709.93(a)(5)  LICENSURE Client records

709.93. Client records. (a) There shall be a complete client record on an individual which includes information relative to the client's involvement with the project. This shall include, but not be limited to, the following: (5) Progress notes.
Observations
Based on a review of client records, the facility failed to document progress notes which include data, assessment and plans relative to treatment in seven of ten records reviewed, #1, 3, 4, 5, 7, 8 and 10. The assessment portion of progress notes included additional data rather than an assessment of the client.
 
Plan of Correction
Director and Clinical Director will institute new case notes which were also reviewed by the state inspector during our licensure monitoring visit. These were found to be acceptable in terms of capturing data, assessment and plan format to ensure that assessment section, in particular, be addressed. These new case notes were instituted by staff as of May 1, 2008. Clinical Director will review for content at regularly scheduled clinical supervision meetings with each staff person.

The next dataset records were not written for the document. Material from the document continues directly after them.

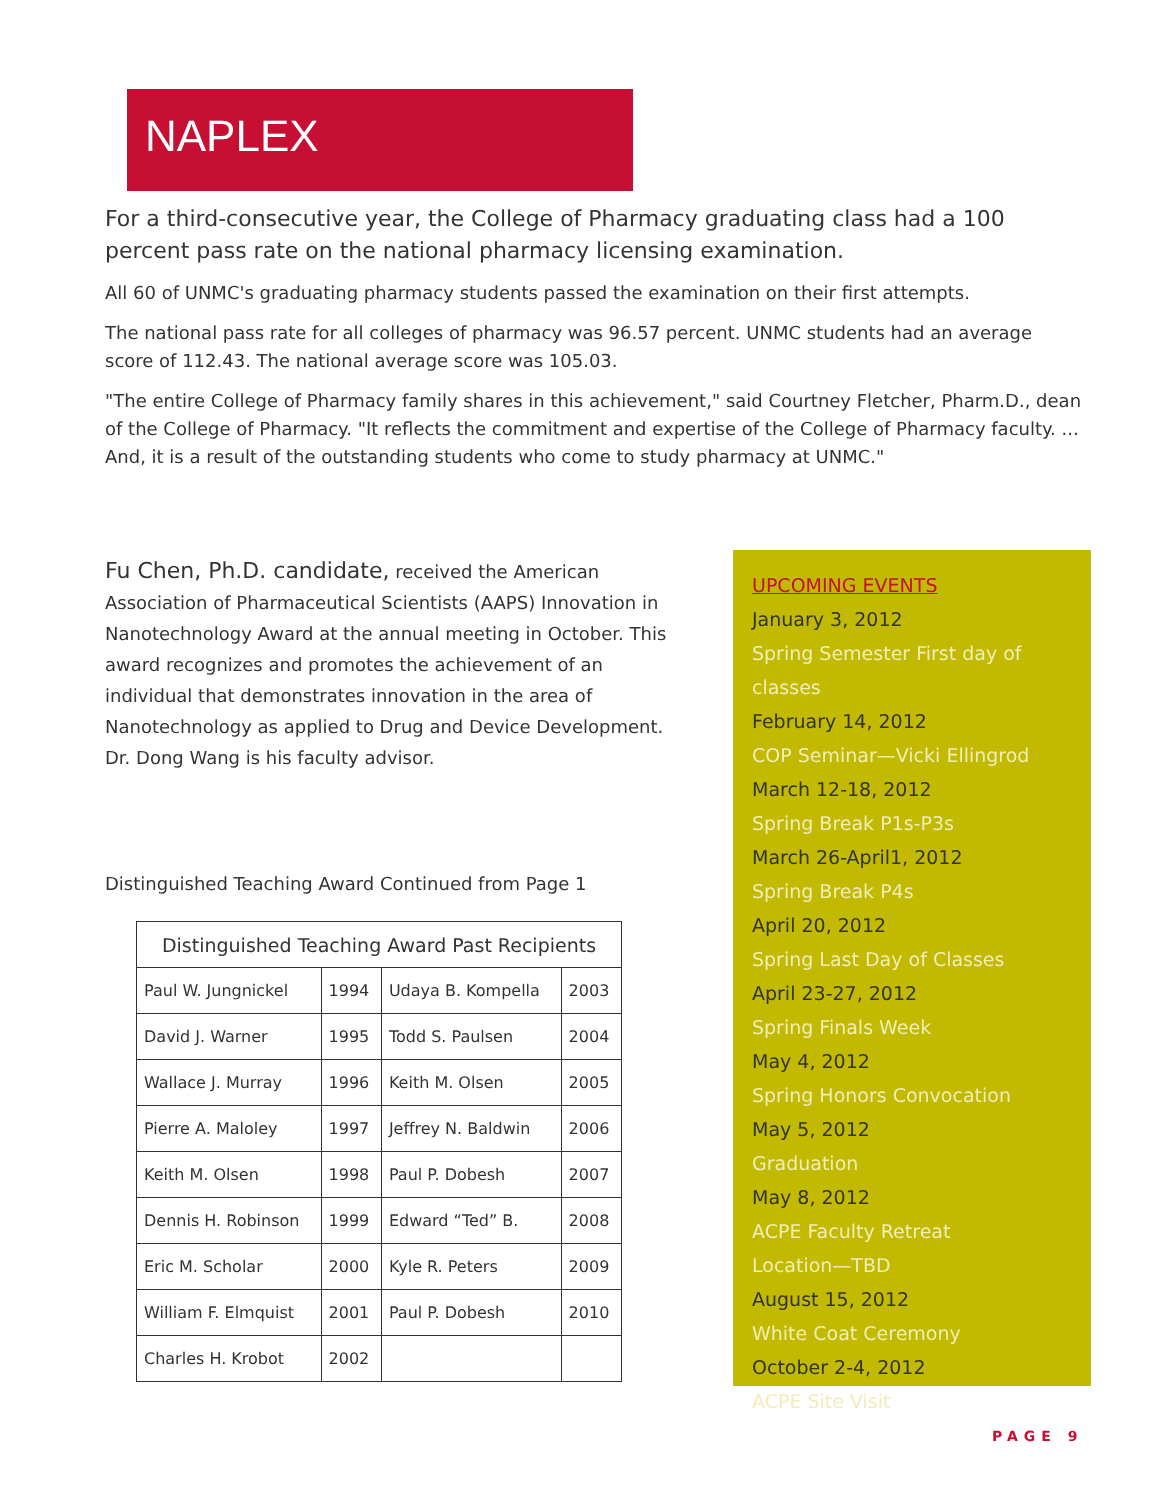NAPLEX
For a third-consecutive year, the College of Pharmacy graduating class had a 100 percent pass rate on the national pharmacy licensing examination.
All 60 of UNMC's graduating pharmacy students passed the examination on their first attempts.
The national pass rate for all colleges of pharmacy was 96.57 percent. UNMC students had an average score of 112.43. The national average score was 105.03.
"The entire College of Pharmacy family shares in this achievement," said Courtney Fletcher, Pharm.D., dean of the College of Pharmacy. "It reflects the commitment and expertise of the College of Pharmacy faculty. ... And, it is a result of the outstanding students who come to study pharmacy at UNMC."
Fu Chen, Ph.D. candidate, received the American Association of Pharmaceutical Scientists (AAPS) Innovation in Nanotechnology Award at the annual meeting in October. This award recognizes and promotes the achievement of an individual that demonstrates innovation in the area of Nanotechnology as applied to Drug and Device Development. Dr. Dong Wang is his faculty advisor.
Distinguished Teaching Award Continued from Page 1
| Distinguished Teaching Award Past Recipients | | | |
| --- | --- | --- | --- |
| Paul W. Jungnickel | 1994 | Udaya B. Kompella | 2003 |
| David J. Warner | 1995 | Todd S. Paulsen | 2004 |
| Wallace J. Murray | 1996 | Keith M. Olsen | 2005 |
| Pierre A. Maloley | 1997 | Jeffrey N. Baldwin | 2006 |
| Keith M. Olsen | 1998 | Paul P. Dobesh | 2007 |
| Dennis H. Robinson | 1999 | Edward “Ted” B. | 2008 |
| Eric M. Scholar | 2000 | Kyle R. Peters | 2009 |
| William F. Elmquist | 2001 | Paul P. Dobesh | 2010 |
| Charles H. Krobot | 2002 | | |
UPCOMING EVENTS
January 3, 2012
Spring Semester First day of classes
February 14, 2012
COP Seminar—Vicki Ellingrod
March 12-18, 2012
Spring Break P1s-P3s
March 26-April1, 2012
Spring Break P4s
April 20, 2012
Spring Last Day of Classes
April 23-27, 2012
Spring Finals Week
May 4, 2012
Spring Honors Convocation
May 5, 2012
Graduation
May 8, 2012
ACPE Faculty Retreat
Location—TBD
August 15, 2012
White Coat Ceremony
October 2-4, 2012
ACPE Site Visit
PAGE 9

709.93(a)(9)  LICENSURE Client records

709.93. Client records. (a) There shall be a complete client record on an individual which includes information relative to the client's involvement with the project. This shall include, but not be limited to, the following: (9) Aftercare plan, if applicable.
Observations
Based on a review of client records, the facility failed to document aftercare plans which include goals with time frames in one of two client records reviewed, #7. Goals were not individualized and were missing time frames.
 
Plan of Correction
Director and Clinical Director have designed new AFtercare Plan forms which are set up to include spaces for individualized goals and time frames that must be filled in. Staff have been advised of the new form in staff meeting on April 23, 2008. Clinical Director will monitor compliance at regularly scheduled Clinical Supervision meetings with each staff monthly.